Это новость. Никогда раньше она мне не говорила такого. Вот, значит, какой путь начертала себе моя радость. Она собирается быть владелицей, а не работать. Ей нужен диплом, не профессия.
— Ладно, — говорю я. — Наследница так наследница. Тогда не читай. Просто полежи. Пока. — И, не дожидаясь ее реакции, отсоединяюсь — чего никогда раньше не делал.
Некоторое время я сижу, ожидая, что она мне перезвонит, и невольно репетируя свои реплики на ее упреки. Но она не перезванивает. Мне это и досадно, и вместе с тем я рад. У меня ощущение, если б она перезвонила, роза, прокалывающая грудь своими шипами насквозь, разодрала бы меня в клочья. Ни валидола, ни нитроглицерина — лекарств, которые, говорят, после пятидесяти всегда нужно иметь с собой, — у меня нет, и я сижу, приникнув к открытому окну и массируя грудь ладонью. Не знаю, правильно ли я делаю, но понемногу-понемногу роза сворачивает свои лепестки, шипы втягиваются в них, как когти в подушечки пальцев у кошки, боль отпускает.
Я вновь завожу мотор и трогаю дальше. Евдокия мне так и не перезванивает.
Первое, что мне тут же хочется сделать, когда я оказываюсь дома, — это позвонить Гремучиной. Позвонить — и высказать ей все, что о ней думаю. Что она заслуживает. Заслуживает, заслуживает, заслуживает!
Однако мне удается обуздать себя. Что проку, что я выплесну на нее свои чувства? Я лишь доставлю ей удовольствие — что удар, нанесенный ею, достиг цели. Нет, я не подарю ей такой возможности.
И все же удержать в себе случившееся мне не удается. Мы уже лежим с Костей в постелях, свет погашен, только по потолку ползают желтые геометрические фигуры Пикассо от фар проезжающих по дороге машин, и тут меня прорывает: я окликаю Костю и рассказываю ему, из-за чего мне звонила Балерунья и зачем я к ней ездил.
— Елки зеленые, — сочувственно тянет Костя со своей раскладушки. — Какое паскудство. Эта Гремучка просто наглая гадина!
— Но если по высшему счету, — отзываюсь я, — то во всем виноват я сам. Не было бы греха — не было бы и воздаяния.
— Ты христиани-ин, — не то осуждающе и с иронией, не то одобрительно тянет Костя.

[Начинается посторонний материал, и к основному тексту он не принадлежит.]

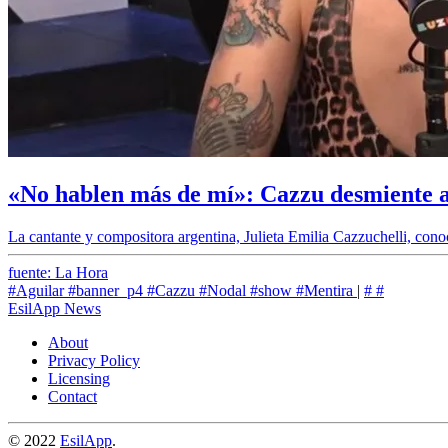
«No hablen más de mí»: Cazzu desmiente a
La cantante y compositora argentina, Julieta Emilia Cazzuchelli, con
fuente: La Hora
#Aguilar
#banner_p4
#Cazzu
#Nodal
#show
#Mentira
|
#
#
EsilApp News
About
Privacy Policy
Licensing
Contact
© 2022
EsilApp
.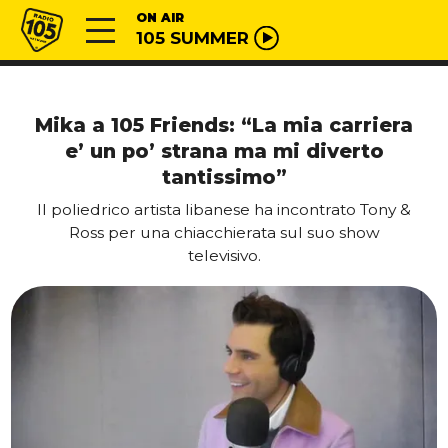
Vai al contenuto
Radio 105
ON AIR
105 SUMMER
Mika a 105 Friends: “La mia carriera
e’ un po’ strana ma mi diverto
tantissimo”
Il poliedrico artista libanese ha incontrato Tony &
Ross per una chiacchierata sul suo show
televisivo.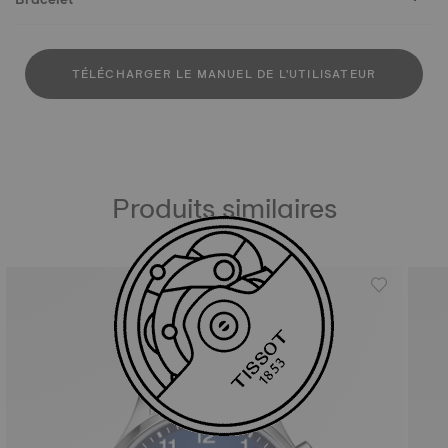
TÉLÉCHARGER LE MANUEL DE L'UTILISATEUR
Produits similaires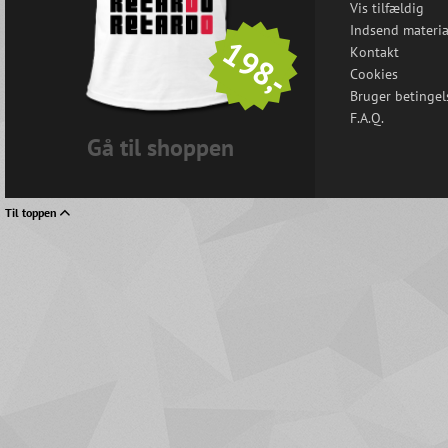
Vis tilfældig
Indsend materia
198,-
Kontakt
Cookies
Bruger betingel
F.A.Q.
Gå til shoppen
Til toppen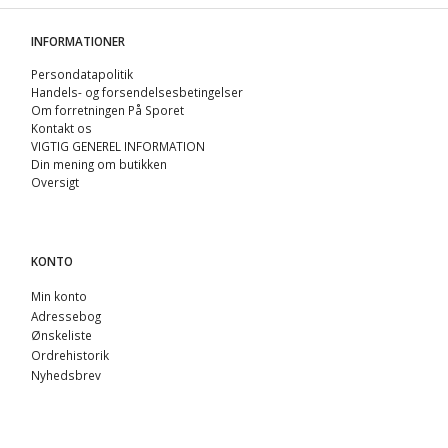
INFORMATIONER
Persondatapolitik
Handels- og forsendelsesbetingelser
Om forretningen På Sporet
Kontakt os
VIGTIG GENEREL INFORMATION
Din mening om butikken
Oversigt
KONTO
Min konto
Adressebog
Ønskeliste
Ordrehistorik
Nyhedsbrev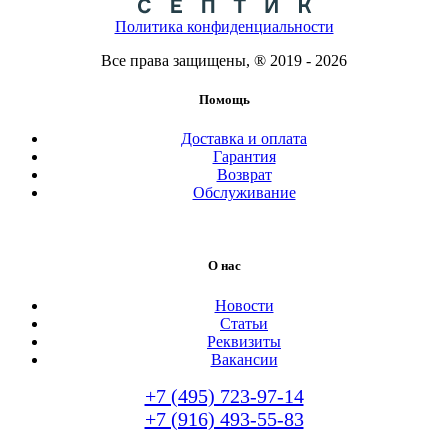
Политика конфиденциальности
Все права защищены, ® 2019 - 2026
Помощь
Доставка и оплата
Гарантия
Возврат
Обслуживание
О нас
Новости
Статьи
Реквизиты
Вакансии
+7 (495) 723-97-14
+7 (916) 493-55-83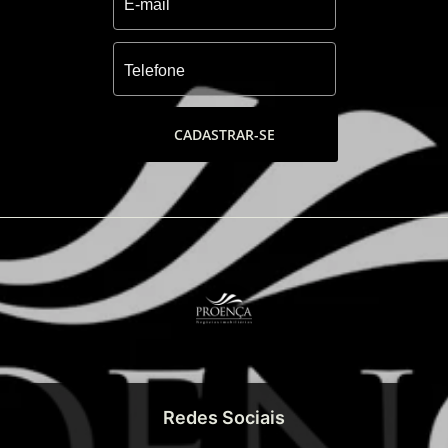
CADASTRAR-SE
Redes Sociais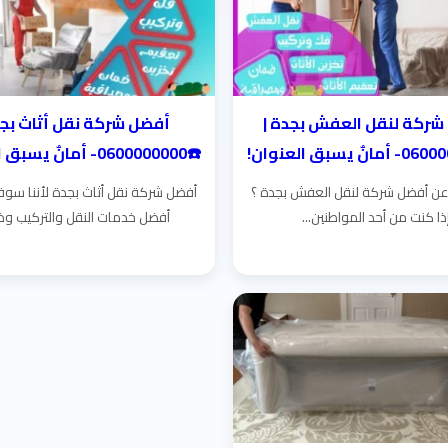
شركة لنقل العفش بجدة |
أفضل شركة نقل أثاث بجد
☎️0600000000- أمانٌ يسبق العنوان!
ن أفضل شركة لنقل العفش بجدة ؟
أفضل شركة نقل أثاث بجدة لأننا سوف
ذا كنت من أحد المواطنين...
أفضل خدمات النقل والتركيب وذل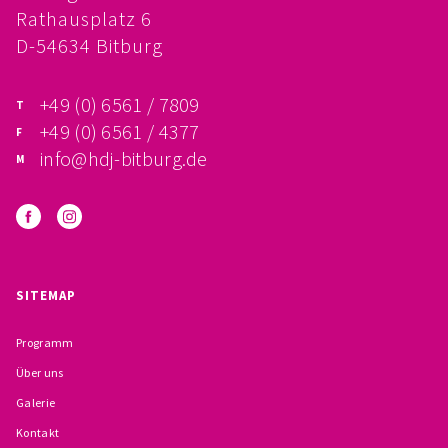
Rathausplatz 6
FÖRDERVEREIN
D-54634 Bitburg
PRAKTIKUM, FSJ
+49 (0) 6561 / 7809
KONZEPTION
+49 (0) 6561 / 4377
info@hdj-bitburg.de
GALERIE
PRÄVENTION
INSTITUTIONELLES SCHUTZKONZEPT
SITEMAP
VERHALTENSKODEX FÜR HAUPTAMTLICHE
Programm
VERPFLICHTUNGSERKLÄRUNG UND
Über uns
Galerie
SELBSTAUSKUNFT
Kontakt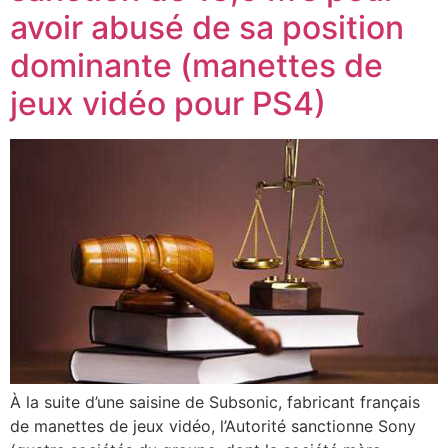
avoir abusé de sa position
dominante (manettes de
jeux vidéo pour PS4)
À la suite d’une saisine de Subsonic, fabricant français
de manettes de jeux vidéo, l’Autorité sanctionne Sony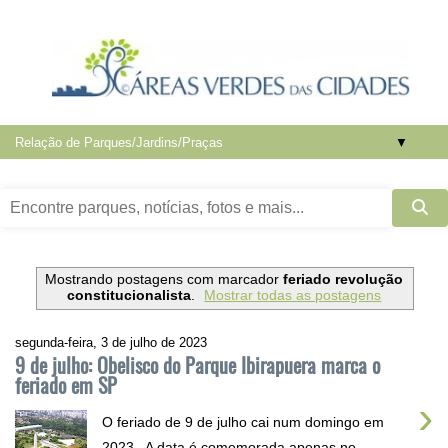
▼
Mostrando postagens com marcador
feriado revolução
constitucionalista
.
Mostrar todas as postagens
segunda-feira, 3 de julho de 2023
9 de julho: Obelisco do Parque Ibirapuera marca o
feriado em SP
›
O feriado de 9 de julho cai num domingo em
2023 . A data é comemorada apenas no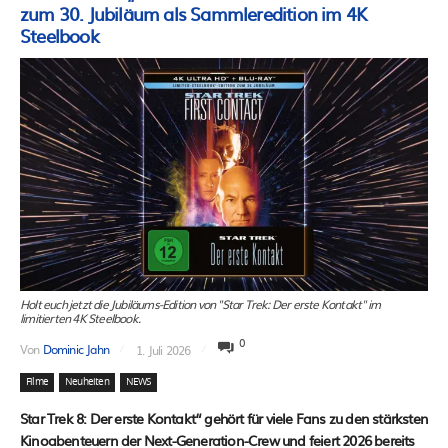
zum 30. Jubiläum als Sammleredition im 4K
Steelbook
Holt euch jetzt die Jubiläums-Edition von "Star Trek: Der erste Kontakt" im
limitierten 4K Steelbook.
0
Von
Dominic Jahn
1. Juli 2026
Filme
Neuheiten
NEWS
Star Trek 8: Der erste Kontakt“ gehört für viele Fans zu den stärksten
Kinoabenteuern der Next-Generation-Crew und feiert 2026 bereits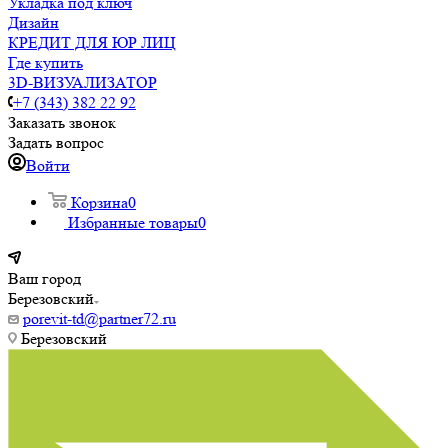
Укладка под ключ
Дизайн
КРЕДИТ ДЛЯ ЮР ЛИЦ
Где купить
3D-ВИЗУАЛИЗАТОР
+7 (343) 382 22 92
Заказать звонок
Задать вопрос
Войти
Корзина
0
Избранные товары
0
Ваш город
Березовский
porevit-td@partner72.ru
Березовский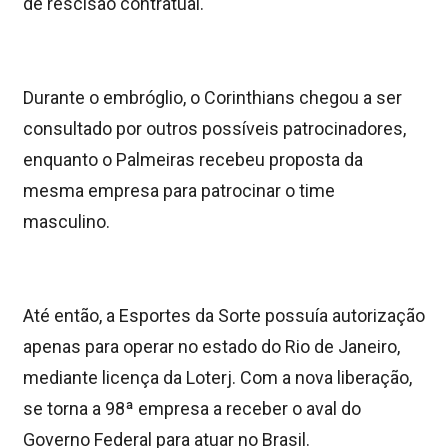
de rescisão contratual.
Durante o embróglio, o Corinthians chegou a ser
consultado por outros possíveis patrocinadores,
enquanto o Palmeiras recebeu proposta da
mesma empresa para patrocinar o time
masculino.
Até então, a Esportes da Sorte possuía autorização
apenas para operar no estado do Rio de Janeiro,
mediante licença da Loterj. Com a nova liberação,
se torna a 98ª empresa a receber o aval do
Governo Federal para atuar no Brasil.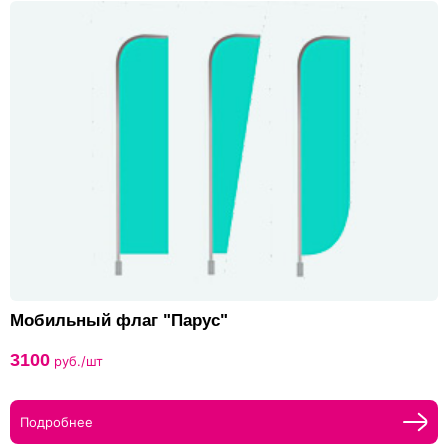
Мобильный флаг "Парус"
3100
руб./шт
Подробнее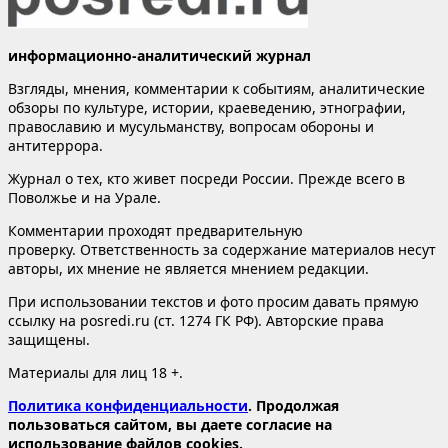
информационно-аналитический журнал
Взгляды, мнения, комментарии к событиям, аналитические
обзоры по культуре, истории, краеведению, этнографии,
православию и мусульманству, вопросам обороны и
антитеррора.
Журнал о тех, кто живет посреди России. Прежде всего в
Поволжье и на Урале.
Комментарии проходят предварительную
проверку. Ответственность за содержание материалов несут
авторы, их мнение не является мнением редакции.
При использовании текстов и фото просим давать прямую
ссылку на posredi.ru (ст. 1274 ГК РФ). Авторские права
защищены.
Материалы для лиц 18 +.
Политика конфиденциальности
. Продолжая
пользоваться сайтом, вы даете согласие на
использование файлов cookies.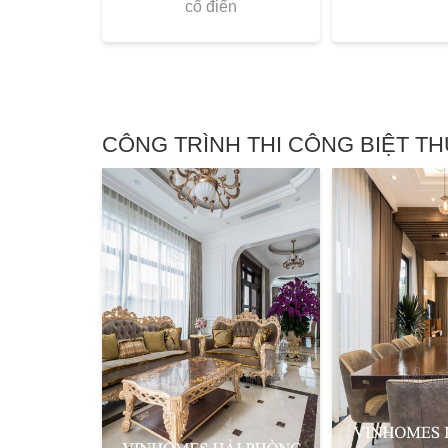
cổ điển
CÔNG TRÌNH THI CÔNG BIỆT TH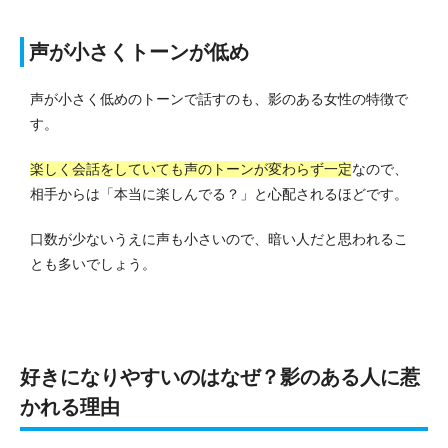
声が小さくトーンが低め
声が小さく低めのトーンで話すのも、影のある女性の特徴で
す。
楽しく会話をしていても声のトーンが変わらず一定
なので、
相手からは「本当に楽しんでる？」と心配されるほどです。
口数が少ないうえに声も小さいので、暗い人だと思われるこ
とも多いでしょう。
好きになりやすいのはなぜ？影のある人に惹
かれる理由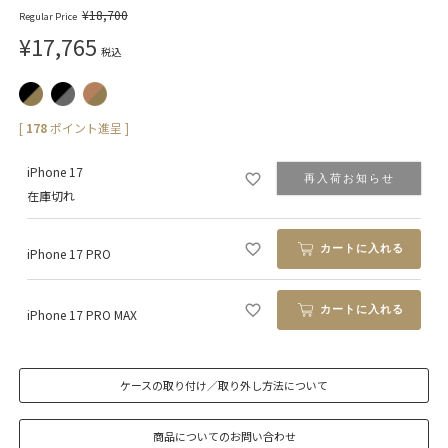
¥
18,700
Regular Price
¥
17,765
税込
[
178
ポイント進呈 ]
iPhone 17
再入荷お知らせ
在庫切れ
カートに入れる
iPhone 17 PRO
カートに入れる
iPhone 17 PRO MAX
ケースの取り付け／取り外し方法について
商品についてのお問い合わせ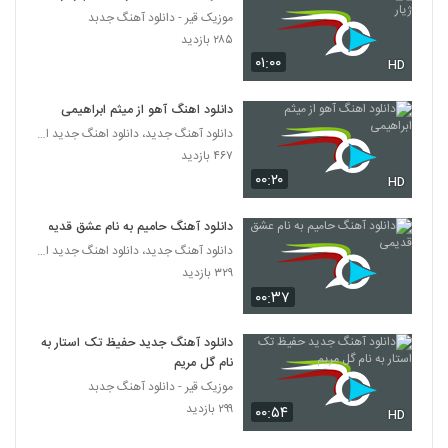
موزیک قیر - دانلود آهنگ جدبد
۲۸۵ بازدید
۰۱:۰۰
HD
دانلود اهنگ آهو از میثم ابراهیمی
دانلود آهنگ جدید، دانلود اهنگ جدید ایرانی
۴۶۷ بازدید
۰۰:۲۰
HD
دانلود آهنگ حامیم به نام عشق قدیمی
دانلود آهنگ جدید، دانلود اهنگ جدید ایرانی
۳۲۹ بازدید
۰۰:۳۷
دانلود آهنگ جدید حفیظ تک استار به
نام گل مریم
موزیک قیر - دانلود آهنگ جدبد
۲۹۹ بازدید
۰۰:۵۴
HD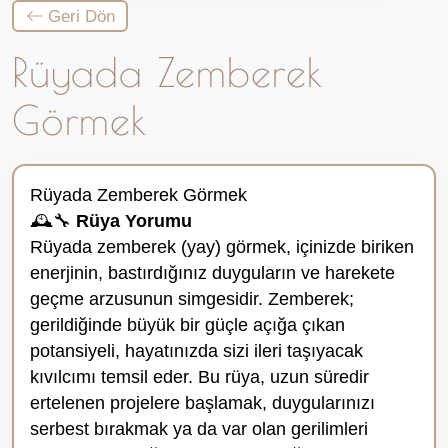
Geri Dön
Rüyada Zemberek
Görmek
Rüyada Zemberek Görmek
🕰️🔧
Rüya Yorumu
Rüyada zemberek (yay) görmek, içinizde biriken
enerjinin, bastırdığınız duyguların ve harekete
geçme arzusunun simgesidir. Zemberek;
gerildiğinde büyük bir güçle açığa çıkan
potansiyeli, hayatınızda sizi ileri taşıyacak
kıvılcımı temsil eder. Bu rüya, uzun süredir
ertelenen projelere başlamak, duygularınızı
serbest bırakmak ya da var olan gerilimleri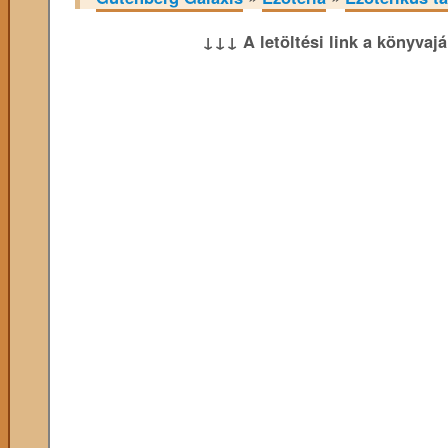
↓↓↓ A letöltési link a könyvaj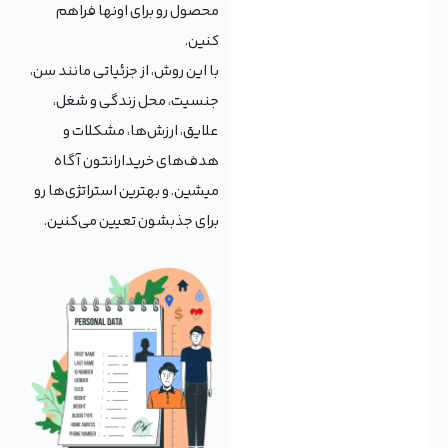
محصول رو برای اونها فراهم
کنین.
با این روش، از جزئیاتی مانند سن،
جنسیت، محل زندگی و شغل،
علایق، ارزش‌ها، مشکلات و
هدف‌های خریدارانتون آگاه
میشین. و بهترین استراتژی‌ها رو
برای جذبشون تعیین می‌کنین.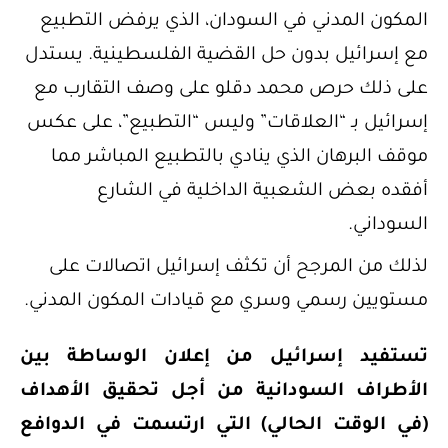
المكون المدني في السودان، الذي يرفض التطبيع
مع إسرائيل بدون حل القضية الفلسطينية. يستدل
على ذلك حرص محمد دقلو على وصف التقارب مع
إسرائيل بـ “العلاقات” وليس “التطبيع”، على عكس
موقف البرهان الذي ينادي بالتطبيع المباشر مما
أفقده بعض الشعبية الداخلية في الشارع
السوداني.
لذلك من المرجح أن تكثف إسرائيل اتصالات على
مستويين رسمي وسري مع قيادات المكون المدني.
تستفيد إسرائيل من إعلان الوساطة بين
الأطراف السودانية من أجل تحقيق الأهداف
(في الوقت الحالي) التي ارتسمت في الدوافع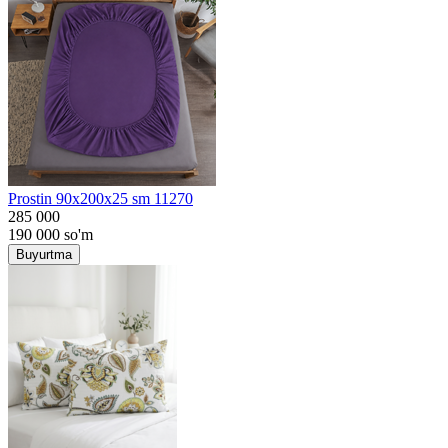
Prostin 90x200x25 sm 11270
285 000
190 000
so'm
Buyurtma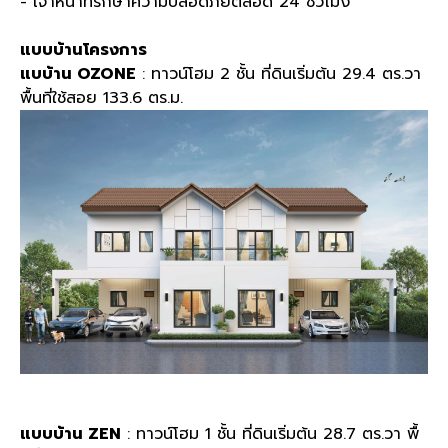
- เจ้าหน้าที่รักษาความปลอดภัยตลอด 24 ชั่วโมง
แบบบ้านโครงการ
แบบ้าน OZONE
: ทาวน์โฮม 2 ชั้น ที่ดินเริ่มต้น 29.4 ตร.วา
พื้นที่ใช้สอย 133.6 ตร.ม.
แบบบ้าน ZEN
: ทาวน์โฮม 1 ชั้น ที่ดินเริ่มต้น 28.7 ตร.วา พื้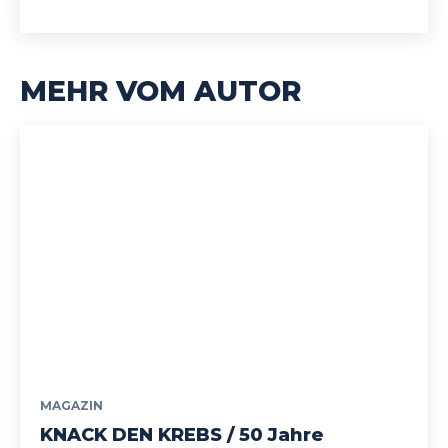
MEHR VOM AUTOR
MAGAZIN
KNACK DEN KREBS / 50 Jahre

— Какой там христианин, — отвечаю я. — Так, крещеный. Просто если быть честным перед собой, то винить нужно прежде самого себя.
— Нет, христианин, христианин, — повторяет Костя, и мне опять не понятно, то ли он иронизирует, то ли всерьез. — Если буду креститься, согласишься быть моим крестным отцом? — через паузу неожиданно спрашивает он.
И вот это уже, чувствую я, совершенно всерьез.
— Ну, если ты не в католицизм и не в протестантизм, — говорю я затем. — А то я православный.
— Скажи еще, в Свидетели Иеговы. Зачем мне в католицизм или протестантизм. Я в России вырос.
— А ты вроде собирался обрезание делать? — напоминаю я ему о нашем разговоре в его прошлый приезд.
— Когда я тебе говорил, что собираюсь? Я говорил, что меня склоняют. — Костина простодушная серьезность, как обычно, грозит перейти в занудство. — Нет, вычеркнуть из своей жизни Христа — это я не могу. А годы наши… надо куда-то прибиваться. Пастернак вон вообще чистокровный еврей, а был православным.
— Что же, не боишься, что буду тебя пороть ремнем — я готов, — говорю я.
— Только в духовном плане, — понимает на этот раз и принимает мою шутку Костя.
— Да, не в физическом, — подтверждаю я.
— А мне вообще казалось, что ты последнее время не так уж и привязан к Елизавете, — снова через некоторую паузу произносит Костя. — Что-то, думал, вроде инерции.
Я испытываю к нему благодарность, что, заговорив было о своем, он не забыл о моем.
— Может, ты и прав, — соглашаюсь я. — Но ощущение… все равно что без ноги остался.
— У тебя есть Евдокия, — спешит утешить меня Костя.
— Это точно, — подтверждаю я.
О том, что у меня сегодня произошло с ее отцом, и о нашем телефонном разговоре с самой Евдокией я ему не рассказывал. До царапины ли тут, пусть и кровавой, когда под лопаткой у тебя сидит нож.
— И в конце концов хорошо, что у вас с Лизой это случилось сейчас, а не раньше, — говорит Костя. — Такие деньги вырвал! И на репетиторов, и старшему сыну… и на жизнь.